Une chose de sûre : qu’il s’agisse de nationalisation minière, ou simplement de tout projet visant à mettre à contribution les sociétés multinationales et les détenteurs de patrimoines de façon plus significative qu’aujourd’hui, l’Afrique du Sud aurait bien besoin de la coopération des pays riches, et non plus de notre hypocrisie. L’élite financière sud-africaine le répète à loisir : dans les années 1980, nous étions obligés de négocier, mais aujourd’hui nous pouvons facilement transférer nos fonds à l’étranger et dans des paradis fiscaux.

De fait, l’opacité financière internationale est un véritable fléau pour l’Afrique : on estime qu’entre 30% et 50% des actifs financiers du continent sont détenus dans des paradis fiscaux (contre 10% pour l’Europe).

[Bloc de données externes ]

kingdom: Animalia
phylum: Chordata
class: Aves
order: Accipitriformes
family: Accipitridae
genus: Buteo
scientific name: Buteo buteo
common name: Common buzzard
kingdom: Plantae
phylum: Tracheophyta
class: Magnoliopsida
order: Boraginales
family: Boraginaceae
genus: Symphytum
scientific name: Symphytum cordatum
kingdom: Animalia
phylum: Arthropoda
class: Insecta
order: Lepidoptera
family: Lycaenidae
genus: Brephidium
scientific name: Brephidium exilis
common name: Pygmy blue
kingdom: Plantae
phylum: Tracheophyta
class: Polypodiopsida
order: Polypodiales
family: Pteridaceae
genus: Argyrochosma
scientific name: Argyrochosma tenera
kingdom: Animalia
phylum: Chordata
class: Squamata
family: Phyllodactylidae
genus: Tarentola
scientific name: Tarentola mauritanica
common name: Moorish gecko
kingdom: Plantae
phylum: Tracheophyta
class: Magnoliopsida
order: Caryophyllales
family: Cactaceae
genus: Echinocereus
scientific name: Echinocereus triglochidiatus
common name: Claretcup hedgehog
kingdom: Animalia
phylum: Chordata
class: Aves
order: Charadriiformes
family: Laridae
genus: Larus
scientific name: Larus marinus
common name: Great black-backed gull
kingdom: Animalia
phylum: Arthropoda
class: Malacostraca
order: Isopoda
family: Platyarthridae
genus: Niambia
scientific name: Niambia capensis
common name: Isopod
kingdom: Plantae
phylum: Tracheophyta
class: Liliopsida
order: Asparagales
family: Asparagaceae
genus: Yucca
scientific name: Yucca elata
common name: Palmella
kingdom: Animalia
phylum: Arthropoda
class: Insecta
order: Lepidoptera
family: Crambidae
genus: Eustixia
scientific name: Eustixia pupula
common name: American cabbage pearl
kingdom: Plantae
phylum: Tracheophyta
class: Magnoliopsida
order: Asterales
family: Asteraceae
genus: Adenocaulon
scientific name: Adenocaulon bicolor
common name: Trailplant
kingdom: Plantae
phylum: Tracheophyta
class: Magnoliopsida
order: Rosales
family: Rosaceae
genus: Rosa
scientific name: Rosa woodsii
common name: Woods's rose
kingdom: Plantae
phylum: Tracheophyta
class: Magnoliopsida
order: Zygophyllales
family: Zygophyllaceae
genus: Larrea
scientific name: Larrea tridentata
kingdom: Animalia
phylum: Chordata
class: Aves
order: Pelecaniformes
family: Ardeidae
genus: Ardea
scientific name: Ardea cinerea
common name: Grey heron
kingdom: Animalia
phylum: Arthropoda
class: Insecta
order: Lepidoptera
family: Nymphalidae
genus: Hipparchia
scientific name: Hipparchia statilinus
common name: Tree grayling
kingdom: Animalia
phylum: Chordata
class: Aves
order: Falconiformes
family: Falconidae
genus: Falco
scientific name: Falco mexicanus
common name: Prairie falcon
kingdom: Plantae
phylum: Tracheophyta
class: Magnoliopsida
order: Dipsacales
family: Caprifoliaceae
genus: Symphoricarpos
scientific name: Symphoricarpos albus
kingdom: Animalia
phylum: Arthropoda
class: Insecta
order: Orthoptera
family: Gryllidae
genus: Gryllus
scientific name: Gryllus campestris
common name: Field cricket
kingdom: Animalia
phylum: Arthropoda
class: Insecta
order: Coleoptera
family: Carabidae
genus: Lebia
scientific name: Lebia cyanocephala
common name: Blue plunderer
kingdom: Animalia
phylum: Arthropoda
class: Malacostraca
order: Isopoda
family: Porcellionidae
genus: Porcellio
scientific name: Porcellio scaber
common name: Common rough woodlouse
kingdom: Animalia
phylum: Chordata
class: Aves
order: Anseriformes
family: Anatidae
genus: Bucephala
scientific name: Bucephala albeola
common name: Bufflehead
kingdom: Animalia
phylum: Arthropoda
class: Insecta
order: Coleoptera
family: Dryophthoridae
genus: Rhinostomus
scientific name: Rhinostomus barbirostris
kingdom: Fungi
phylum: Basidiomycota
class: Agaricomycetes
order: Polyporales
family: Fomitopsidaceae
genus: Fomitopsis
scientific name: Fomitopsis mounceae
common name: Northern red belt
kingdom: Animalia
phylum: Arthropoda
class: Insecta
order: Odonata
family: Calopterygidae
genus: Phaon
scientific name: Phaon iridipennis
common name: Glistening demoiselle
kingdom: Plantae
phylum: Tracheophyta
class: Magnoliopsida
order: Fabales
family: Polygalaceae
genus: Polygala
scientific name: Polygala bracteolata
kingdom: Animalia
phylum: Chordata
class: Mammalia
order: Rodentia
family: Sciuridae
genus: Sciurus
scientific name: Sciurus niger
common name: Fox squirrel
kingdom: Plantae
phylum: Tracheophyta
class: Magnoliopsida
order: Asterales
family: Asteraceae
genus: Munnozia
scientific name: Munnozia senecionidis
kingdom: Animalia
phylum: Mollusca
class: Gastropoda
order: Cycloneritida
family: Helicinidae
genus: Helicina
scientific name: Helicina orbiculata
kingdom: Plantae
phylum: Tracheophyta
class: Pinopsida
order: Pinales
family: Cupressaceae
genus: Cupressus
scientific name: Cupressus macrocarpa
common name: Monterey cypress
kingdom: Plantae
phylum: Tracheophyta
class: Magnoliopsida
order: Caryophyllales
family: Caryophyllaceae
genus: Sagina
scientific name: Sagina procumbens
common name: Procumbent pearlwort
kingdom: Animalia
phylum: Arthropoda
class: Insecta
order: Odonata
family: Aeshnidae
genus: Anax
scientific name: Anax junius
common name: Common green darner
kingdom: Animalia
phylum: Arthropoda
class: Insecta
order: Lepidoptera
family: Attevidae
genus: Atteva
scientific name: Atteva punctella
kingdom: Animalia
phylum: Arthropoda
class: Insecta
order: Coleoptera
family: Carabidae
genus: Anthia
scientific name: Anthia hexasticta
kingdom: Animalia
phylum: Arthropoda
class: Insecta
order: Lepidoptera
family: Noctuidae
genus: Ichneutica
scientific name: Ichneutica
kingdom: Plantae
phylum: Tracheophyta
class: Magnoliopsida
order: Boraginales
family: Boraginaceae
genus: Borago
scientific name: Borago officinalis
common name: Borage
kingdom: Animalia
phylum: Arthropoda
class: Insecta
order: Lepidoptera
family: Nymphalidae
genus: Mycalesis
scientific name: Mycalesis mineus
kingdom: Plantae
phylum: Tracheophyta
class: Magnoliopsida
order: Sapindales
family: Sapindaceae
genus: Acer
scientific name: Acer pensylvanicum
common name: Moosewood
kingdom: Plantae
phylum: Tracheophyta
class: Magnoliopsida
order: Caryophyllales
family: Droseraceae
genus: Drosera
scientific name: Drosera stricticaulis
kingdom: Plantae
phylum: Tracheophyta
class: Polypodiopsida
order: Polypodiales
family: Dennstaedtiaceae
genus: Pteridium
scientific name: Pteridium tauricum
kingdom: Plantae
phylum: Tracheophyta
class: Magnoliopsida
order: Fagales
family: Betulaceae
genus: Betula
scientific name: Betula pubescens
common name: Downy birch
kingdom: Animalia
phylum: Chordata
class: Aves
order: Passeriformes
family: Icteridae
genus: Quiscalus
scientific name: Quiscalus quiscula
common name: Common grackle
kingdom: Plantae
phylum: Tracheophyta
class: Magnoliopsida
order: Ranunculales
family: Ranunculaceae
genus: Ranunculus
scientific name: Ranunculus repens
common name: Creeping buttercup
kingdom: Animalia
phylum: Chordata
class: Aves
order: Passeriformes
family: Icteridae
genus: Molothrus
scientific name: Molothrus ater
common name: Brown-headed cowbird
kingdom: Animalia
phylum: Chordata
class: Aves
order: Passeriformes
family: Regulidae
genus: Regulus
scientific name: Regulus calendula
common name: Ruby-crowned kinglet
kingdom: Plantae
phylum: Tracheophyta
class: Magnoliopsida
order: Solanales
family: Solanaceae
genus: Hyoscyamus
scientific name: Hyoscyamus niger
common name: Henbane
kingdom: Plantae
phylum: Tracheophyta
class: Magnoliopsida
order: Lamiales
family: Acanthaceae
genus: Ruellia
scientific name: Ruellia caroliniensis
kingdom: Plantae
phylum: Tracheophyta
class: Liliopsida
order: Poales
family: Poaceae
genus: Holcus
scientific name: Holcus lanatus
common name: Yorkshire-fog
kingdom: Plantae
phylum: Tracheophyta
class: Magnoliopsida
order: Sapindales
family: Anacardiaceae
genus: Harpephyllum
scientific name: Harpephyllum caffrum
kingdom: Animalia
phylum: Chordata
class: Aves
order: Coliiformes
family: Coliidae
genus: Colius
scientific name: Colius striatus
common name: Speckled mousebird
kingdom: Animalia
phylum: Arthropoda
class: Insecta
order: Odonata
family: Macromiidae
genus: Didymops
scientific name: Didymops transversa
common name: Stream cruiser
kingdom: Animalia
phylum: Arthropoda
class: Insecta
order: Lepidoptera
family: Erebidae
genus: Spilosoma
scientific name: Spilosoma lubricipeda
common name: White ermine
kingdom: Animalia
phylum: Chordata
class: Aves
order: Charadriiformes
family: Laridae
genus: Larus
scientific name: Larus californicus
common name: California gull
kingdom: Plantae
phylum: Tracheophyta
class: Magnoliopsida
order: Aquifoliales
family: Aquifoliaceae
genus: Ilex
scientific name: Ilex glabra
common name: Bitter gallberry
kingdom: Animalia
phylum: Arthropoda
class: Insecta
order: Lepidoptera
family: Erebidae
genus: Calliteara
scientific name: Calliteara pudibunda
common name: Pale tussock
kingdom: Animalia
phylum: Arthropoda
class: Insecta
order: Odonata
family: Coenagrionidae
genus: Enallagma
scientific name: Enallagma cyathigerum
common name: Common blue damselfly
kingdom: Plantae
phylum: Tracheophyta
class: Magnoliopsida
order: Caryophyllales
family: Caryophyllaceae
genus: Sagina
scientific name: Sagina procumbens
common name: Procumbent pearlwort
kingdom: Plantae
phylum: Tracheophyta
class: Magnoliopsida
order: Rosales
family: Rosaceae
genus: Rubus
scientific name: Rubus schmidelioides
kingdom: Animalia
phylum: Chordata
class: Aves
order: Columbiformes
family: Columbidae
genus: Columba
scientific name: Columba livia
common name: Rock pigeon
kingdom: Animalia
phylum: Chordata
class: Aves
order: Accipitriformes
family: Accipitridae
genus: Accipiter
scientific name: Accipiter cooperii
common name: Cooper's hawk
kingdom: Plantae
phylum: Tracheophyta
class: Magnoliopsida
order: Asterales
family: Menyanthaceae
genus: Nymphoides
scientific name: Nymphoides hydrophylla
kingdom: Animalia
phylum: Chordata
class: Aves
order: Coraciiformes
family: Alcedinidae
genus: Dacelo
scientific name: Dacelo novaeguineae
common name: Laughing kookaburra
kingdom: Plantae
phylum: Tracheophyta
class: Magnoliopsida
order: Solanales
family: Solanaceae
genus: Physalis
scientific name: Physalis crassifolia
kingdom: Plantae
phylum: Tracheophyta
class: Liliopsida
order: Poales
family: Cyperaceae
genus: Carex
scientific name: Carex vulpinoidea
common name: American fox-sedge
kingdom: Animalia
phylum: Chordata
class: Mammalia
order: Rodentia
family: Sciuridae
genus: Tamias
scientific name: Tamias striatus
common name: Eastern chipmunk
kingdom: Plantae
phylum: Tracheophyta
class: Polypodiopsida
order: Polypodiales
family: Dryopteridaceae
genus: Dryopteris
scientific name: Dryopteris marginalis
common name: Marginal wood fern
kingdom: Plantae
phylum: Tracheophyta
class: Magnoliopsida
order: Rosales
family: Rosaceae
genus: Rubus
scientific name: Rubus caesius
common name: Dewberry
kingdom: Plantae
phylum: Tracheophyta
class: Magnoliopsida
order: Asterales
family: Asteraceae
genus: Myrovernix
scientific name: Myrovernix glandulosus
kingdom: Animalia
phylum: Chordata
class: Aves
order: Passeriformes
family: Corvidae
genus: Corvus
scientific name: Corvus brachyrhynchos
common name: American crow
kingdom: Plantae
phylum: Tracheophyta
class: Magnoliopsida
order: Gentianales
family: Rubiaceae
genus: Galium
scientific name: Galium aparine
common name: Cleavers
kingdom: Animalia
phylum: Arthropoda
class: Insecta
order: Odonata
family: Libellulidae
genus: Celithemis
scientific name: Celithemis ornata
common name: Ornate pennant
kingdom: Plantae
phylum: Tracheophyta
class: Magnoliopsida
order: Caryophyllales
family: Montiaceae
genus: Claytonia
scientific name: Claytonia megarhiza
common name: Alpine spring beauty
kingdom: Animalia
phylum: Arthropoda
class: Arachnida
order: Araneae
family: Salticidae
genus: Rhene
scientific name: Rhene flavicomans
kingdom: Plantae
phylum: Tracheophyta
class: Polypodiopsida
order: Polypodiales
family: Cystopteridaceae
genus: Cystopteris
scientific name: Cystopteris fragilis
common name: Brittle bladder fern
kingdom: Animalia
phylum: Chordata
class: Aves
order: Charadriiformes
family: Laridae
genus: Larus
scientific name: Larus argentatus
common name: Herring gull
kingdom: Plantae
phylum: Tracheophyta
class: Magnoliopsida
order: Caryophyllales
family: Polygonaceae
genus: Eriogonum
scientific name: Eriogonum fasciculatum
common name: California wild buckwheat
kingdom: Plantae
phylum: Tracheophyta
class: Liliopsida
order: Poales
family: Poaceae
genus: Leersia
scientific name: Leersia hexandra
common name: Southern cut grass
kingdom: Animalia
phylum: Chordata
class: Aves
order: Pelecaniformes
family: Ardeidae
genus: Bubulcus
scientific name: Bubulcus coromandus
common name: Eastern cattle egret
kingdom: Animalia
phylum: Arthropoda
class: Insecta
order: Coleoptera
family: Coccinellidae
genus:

Pour peu que l’Europe et les Etats-Unis le décident, par exemple dans le cadre du traité transatlantique en préparation, il serait pourtant techniquement facile de mettre en place un véritable registre mondial des titres financiers. Comme l’explique Gabriel Zucman dans « La richesse cachée des nations » (Le seuil, 2014, dont la traduction sort actuellement aux Etats-Unis), il suffirait que les autorités publiques unifient et prennent le contrôle des dépositaires privés qui jouent actuellement ce rôle (Clearstream et Eurostream en Europe, Depository Trust Corporation aux Etats-Unis).

L’Afrique n’a pas besoin d’aide ; elle a simplement besoin d’un système légal international qui lui évite d’être pillée en permanence.